Just because someone has 2 dogs and produces pups is not always the best situation...these people, and I am sure they feel absolutely terrible, do not have the knowledge or background to be breeding and these poor babies paid the price. 

Save up, find a good breeder who knows what they are doing and who has proven breeding stock....there are a few breeders up that way with west German showline dogs who should be able to provide you with a nice, stable companion pup

Sorry for your loss of Gizmo :rip:

Lee


----------



## sitstay (Jan 20, 2003)

How tragic! Made even more so by how very avoidable it was.

Good luck in finding a great breeder.
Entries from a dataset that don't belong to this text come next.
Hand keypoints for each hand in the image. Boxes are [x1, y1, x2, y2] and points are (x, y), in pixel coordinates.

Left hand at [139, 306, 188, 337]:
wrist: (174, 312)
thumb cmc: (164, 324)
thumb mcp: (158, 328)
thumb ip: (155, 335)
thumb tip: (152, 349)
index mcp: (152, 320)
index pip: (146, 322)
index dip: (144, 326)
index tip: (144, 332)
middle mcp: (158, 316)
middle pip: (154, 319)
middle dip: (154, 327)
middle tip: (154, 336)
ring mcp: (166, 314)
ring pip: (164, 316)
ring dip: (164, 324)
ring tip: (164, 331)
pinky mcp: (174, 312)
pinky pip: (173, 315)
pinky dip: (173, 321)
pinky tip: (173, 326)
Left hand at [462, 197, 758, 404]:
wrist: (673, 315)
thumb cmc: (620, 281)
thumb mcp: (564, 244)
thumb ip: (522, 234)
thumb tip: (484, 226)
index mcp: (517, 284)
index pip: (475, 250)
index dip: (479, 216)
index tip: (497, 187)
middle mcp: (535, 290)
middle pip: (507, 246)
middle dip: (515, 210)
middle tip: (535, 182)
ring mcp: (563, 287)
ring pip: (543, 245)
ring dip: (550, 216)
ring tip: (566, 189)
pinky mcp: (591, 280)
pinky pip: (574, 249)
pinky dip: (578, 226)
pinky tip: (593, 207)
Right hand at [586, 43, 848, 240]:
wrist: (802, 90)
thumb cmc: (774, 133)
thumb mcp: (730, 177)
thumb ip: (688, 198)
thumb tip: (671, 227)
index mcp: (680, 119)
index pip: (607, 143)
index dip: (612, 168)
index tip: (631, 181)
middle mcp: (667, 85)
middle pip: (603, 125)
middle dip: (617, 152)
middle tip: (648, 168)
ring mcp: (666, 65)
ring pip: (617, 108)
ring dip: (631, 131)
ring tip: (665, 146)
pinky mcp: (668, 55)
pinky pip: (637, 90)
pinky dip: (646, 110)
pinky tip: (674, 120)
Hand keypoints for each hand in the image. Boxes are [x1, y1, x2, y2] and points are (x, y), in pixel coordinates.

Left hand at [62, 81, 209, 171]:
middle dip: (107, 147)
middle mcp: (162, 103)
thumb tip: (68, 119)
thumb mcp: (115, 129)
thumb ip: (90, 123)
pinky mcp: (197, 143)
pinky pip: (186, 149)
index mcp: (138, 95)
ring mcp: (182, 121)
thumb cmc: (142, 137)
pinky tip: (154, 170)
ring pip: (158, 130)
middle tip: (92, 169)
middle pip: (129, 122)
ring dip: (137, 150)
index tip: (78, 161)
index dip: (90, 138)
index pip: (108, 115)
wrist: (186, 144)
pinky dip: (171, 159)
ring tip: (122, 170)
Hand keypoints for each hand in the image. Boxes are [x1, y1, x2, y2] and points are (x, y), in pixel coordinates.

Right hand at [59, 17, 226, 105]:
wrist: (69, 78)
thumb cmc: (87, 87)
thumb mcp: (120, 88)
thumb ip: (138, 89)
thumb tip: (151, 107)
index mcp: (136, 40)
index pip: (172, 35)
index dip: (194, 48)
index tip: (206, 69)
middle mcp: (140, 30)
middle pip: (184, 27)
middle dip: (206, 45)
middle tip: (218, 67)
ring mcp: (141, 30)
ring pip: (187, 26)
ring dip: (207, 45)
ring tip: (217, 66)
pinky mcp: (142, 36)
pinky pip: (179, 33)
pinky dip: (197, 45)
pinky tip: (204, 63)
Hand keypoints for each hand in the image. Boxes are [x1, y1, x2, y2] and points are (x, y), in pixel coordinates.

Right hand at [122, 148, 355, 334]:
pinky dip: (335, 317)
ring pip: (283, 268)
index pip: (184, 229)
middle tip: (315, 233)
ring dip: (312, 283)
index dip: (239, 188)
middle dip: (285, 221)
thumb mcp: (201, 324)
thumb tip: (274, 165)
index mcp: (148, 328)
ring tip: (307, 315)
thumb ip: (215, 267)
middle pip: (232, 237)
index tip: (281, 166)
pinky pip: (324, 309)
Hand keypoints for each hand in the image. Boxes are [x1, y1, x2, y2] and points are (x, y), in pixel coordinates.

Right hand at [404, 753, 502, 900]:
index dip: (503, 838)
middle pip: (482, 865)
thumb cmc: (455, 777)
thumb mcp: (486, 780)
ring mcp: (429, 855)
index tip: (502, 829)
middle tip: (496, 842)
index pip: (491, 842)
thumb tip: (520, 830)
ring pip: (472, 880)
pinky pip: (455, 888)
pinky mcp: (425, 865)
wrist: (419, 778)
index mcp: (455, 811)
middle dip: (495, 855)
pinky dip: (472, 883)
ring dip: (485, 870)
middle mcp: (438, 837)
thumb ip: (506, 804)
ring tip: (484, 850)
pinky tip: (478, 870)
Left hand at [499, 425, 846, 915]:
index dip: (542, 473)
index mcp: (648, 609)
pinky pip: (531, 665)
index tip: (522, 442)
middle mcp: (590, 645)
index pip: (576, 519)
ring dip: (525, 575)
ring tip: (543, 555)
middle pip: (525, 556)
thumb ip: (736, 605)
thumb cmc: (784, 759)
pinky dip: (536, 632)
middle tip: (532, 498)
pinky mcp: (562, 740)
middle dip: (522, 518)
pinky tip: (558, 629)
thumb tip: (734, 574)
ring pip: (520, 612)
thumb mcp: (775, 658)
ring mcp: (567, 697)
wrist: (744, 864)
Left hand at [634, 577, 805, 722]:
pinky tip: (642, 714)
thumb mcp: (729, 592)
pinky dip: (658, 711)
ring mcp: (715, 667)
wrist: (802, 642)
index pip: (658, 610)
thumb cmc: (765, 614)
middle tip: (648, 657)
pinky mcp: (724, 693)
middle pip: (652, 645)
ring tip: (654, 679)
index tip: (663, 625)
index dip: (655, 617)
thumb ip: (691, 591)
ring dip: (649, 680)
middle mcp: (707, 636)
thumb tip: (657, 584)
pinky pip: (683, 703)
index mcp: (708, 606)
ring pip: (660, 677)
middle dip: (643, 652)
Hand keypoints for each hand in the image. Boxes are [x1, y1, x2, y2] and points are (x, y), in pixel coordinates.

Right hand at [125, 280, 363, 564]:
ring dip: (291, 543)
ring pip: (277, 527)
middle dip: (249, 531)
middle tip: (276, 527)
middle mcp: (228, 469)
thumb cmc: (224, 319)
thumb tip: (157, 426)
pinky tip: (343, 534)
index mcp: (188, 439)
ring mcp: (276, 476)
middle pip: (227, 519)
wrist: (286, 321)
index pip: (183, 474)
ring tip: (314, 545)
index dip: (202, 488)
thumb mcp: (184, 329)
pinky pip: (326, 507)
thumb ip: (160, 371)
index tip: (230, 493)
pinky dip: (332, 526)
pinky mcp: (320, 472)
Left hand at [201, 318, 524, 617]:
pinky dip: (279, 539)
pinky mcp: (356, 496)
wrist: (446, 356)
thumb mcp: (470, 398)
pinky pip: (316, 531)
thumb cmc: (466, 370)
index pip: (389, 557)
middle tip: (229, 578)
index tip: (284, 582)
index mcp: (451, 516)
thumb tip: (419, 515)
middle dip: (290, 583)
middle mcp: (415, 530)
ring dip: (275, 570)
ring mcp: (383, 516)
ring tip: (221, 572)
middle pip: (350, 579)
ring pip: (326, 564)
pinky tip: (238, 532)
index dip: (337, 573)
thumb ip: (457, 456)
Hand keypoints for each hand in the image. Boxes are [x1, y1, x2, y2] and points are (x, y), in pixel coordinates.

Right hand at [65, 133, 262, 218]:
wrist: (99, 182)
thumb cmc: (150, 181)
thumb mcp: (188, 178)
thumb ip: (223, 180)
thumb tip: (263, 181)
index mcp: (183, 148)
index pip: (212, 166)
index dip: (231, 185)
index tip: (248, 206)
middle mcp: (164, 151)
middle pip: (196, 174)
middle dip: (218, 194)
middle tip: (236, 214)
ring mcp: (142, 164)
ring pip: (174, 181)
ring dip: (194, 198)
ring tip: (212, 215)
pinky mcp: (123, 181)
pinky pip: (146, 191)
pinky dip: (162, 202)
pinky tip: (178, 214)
They are out there.
Sheilah


----------



## Wetdog (May 23, 2001)

Research your breeders more carefully the next time.

I think it was very careless and negligent of the breeder allowing the puppies to be around a grown male's food dish at that age.

Very sad...............and a wake up call for you to learn more before you select your next puppy/breeder.


----------



## Betty (Aug 11, 2002)

Wetdog said:


> Research your breeders more carefully the next time.
> 
> I think it was very careless and negligent of the breeder allowing the puppies to be around a grown male's food dish at that age.
> 
> Very sad...............and a wake up call for you to learn more before you select your next puppy/breeder.


I concur.

How horrible and how avoidable.


----------